Reproduce the data below verbatim, omitting the pictures.

=== Section Start ===

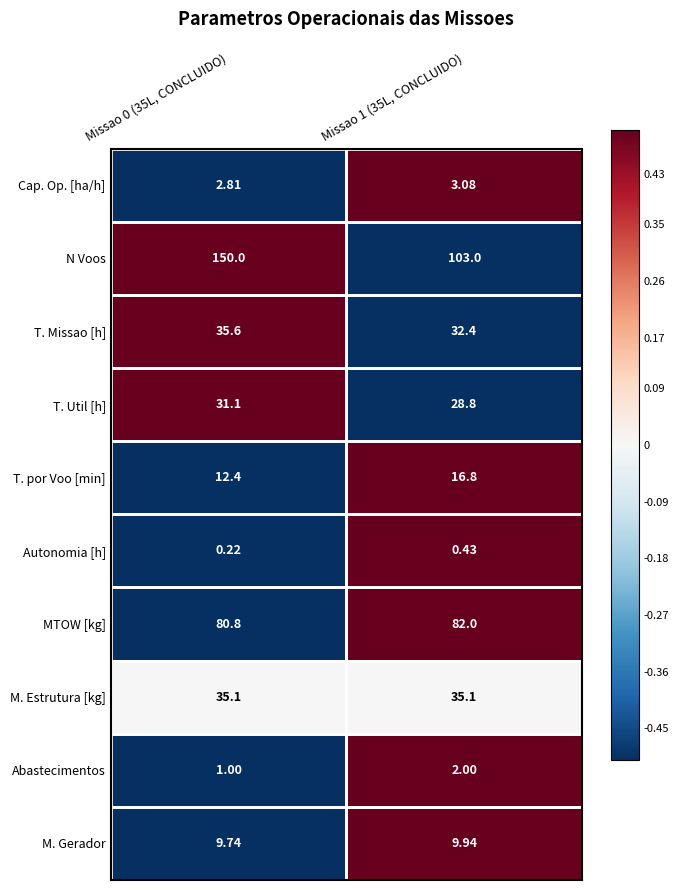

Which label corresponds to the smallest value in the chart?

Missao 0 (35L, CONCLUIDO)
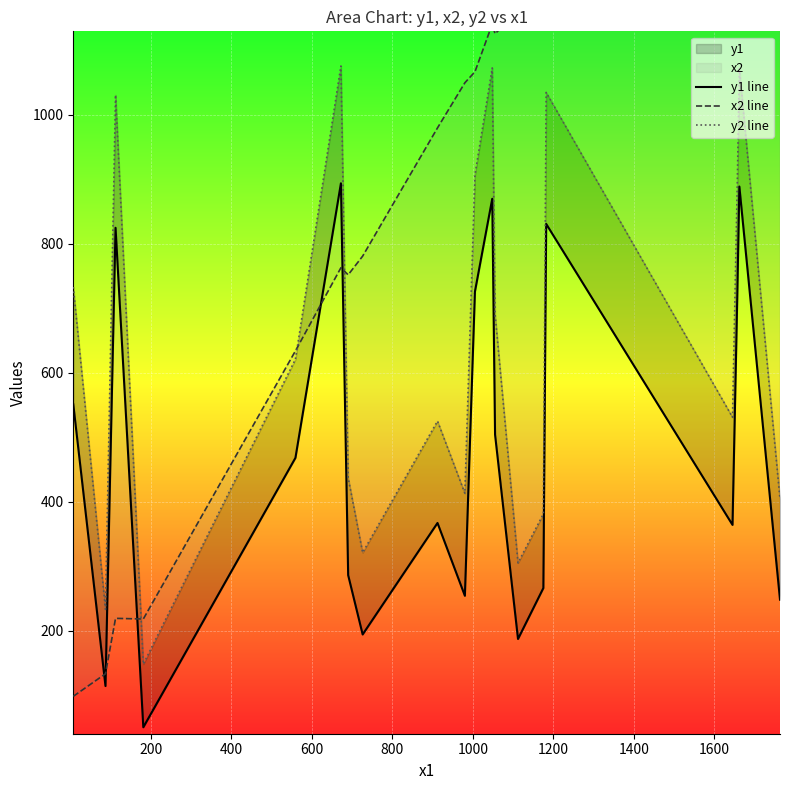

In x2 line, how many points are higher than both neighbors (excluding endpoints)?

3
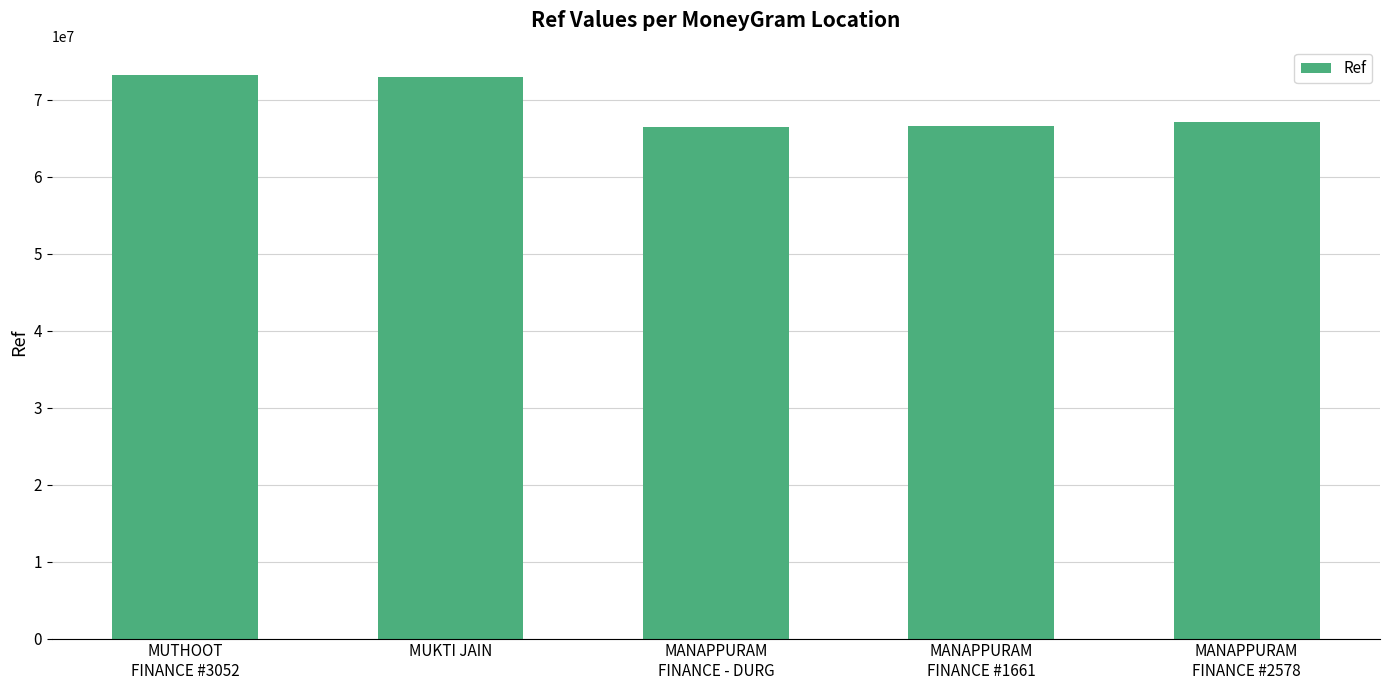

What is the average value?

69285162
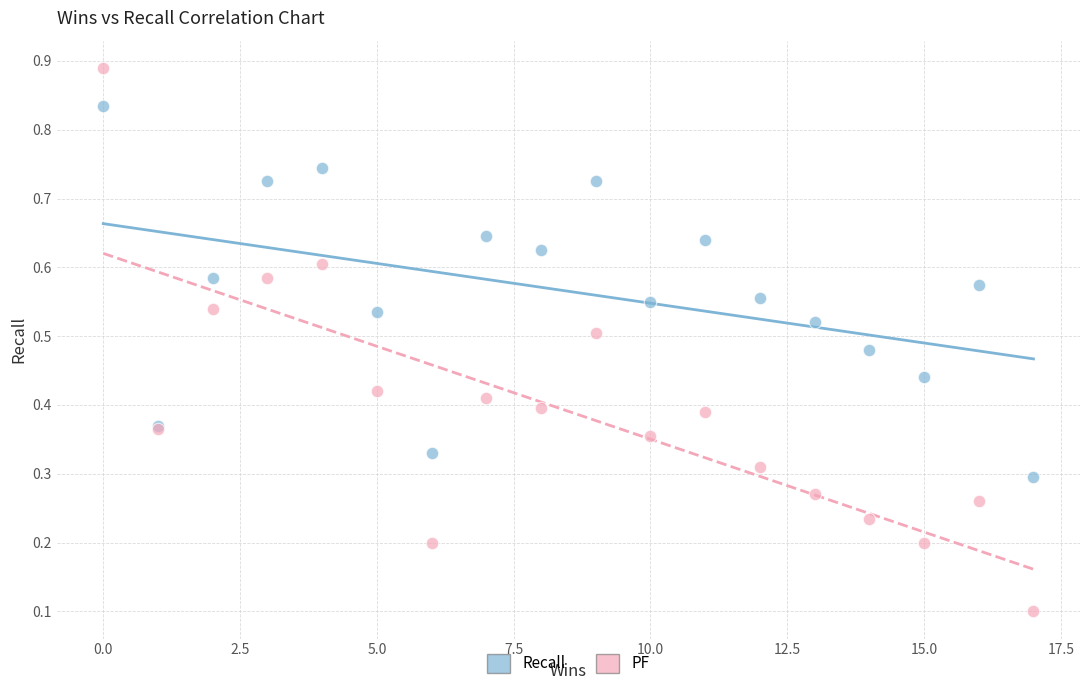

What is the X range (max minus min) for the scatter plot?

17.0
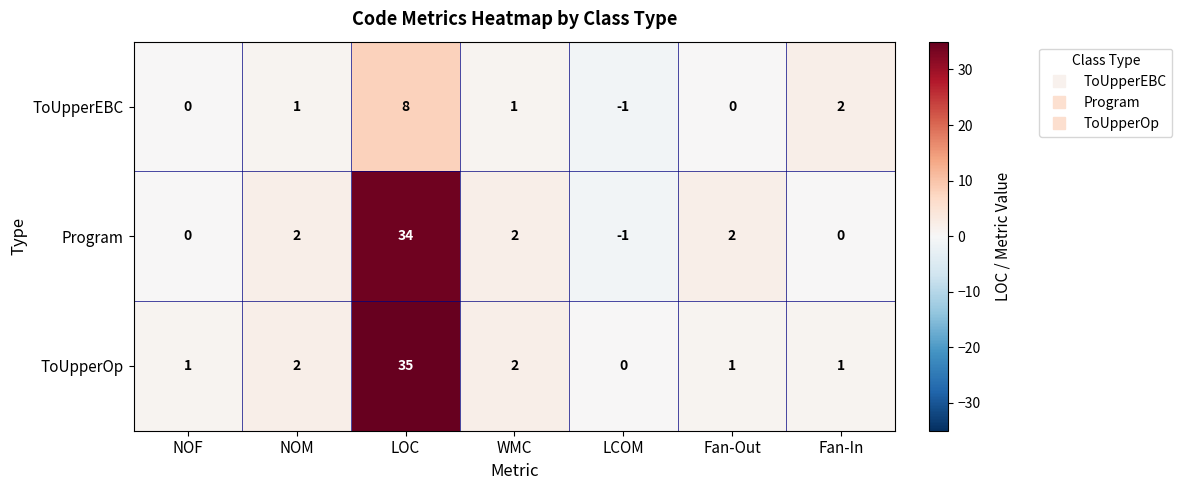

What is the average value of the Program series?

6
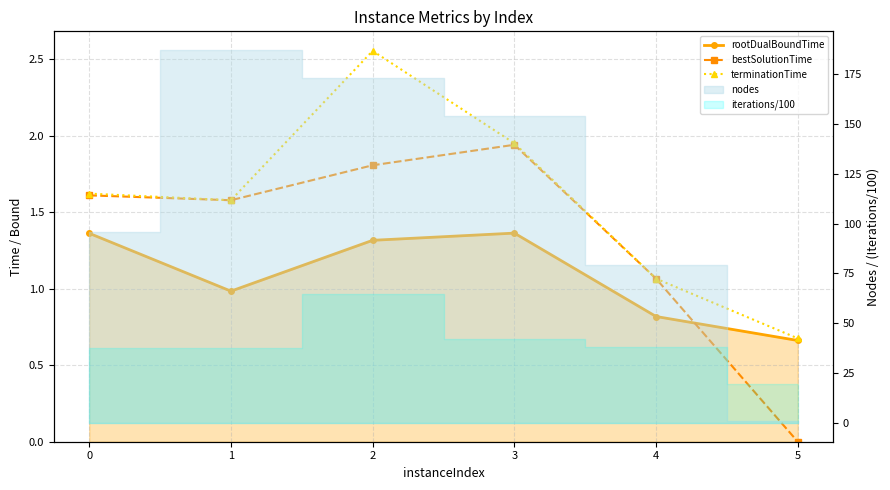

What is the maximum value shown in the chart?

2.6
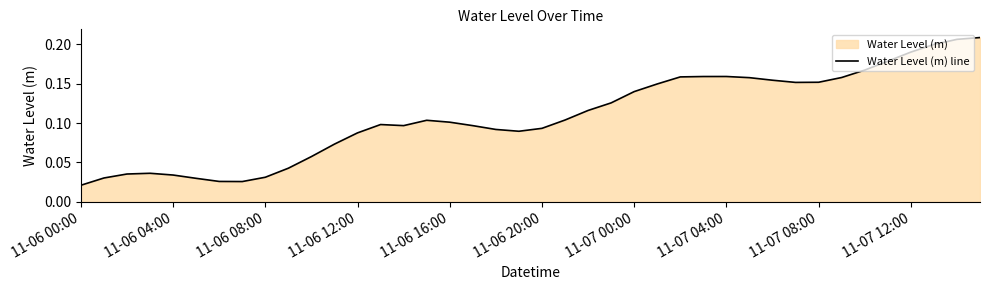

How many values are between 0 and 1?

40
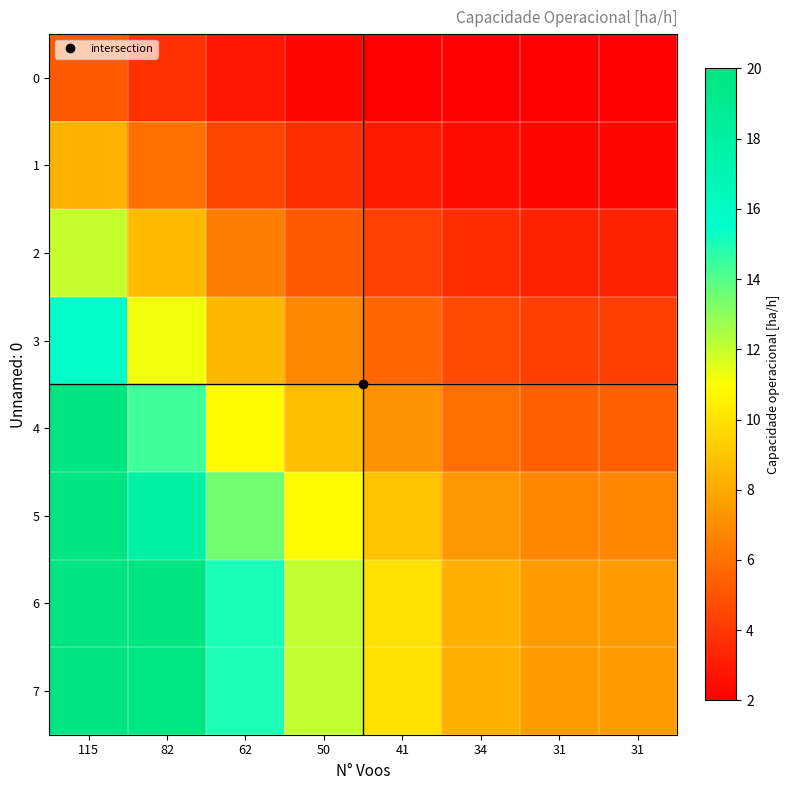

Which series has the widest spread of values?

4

=== Section End ===

Solution below:
Which label corresponds to the smallest value in the chart?

Missao 0 (35L, CONCLUIDO)

In x2 line, how many points are higher than both neighbors (excluding endpoints)?

3

What is the average value?

69285162

What is the X range (max minus min) for the scatter plot?

17.0

What is the average value of the Program series?

6

What is the maximum value shown in the chart?

2.6

How many values are between 0 and 1?

40

Which series has the widest spread of values?

4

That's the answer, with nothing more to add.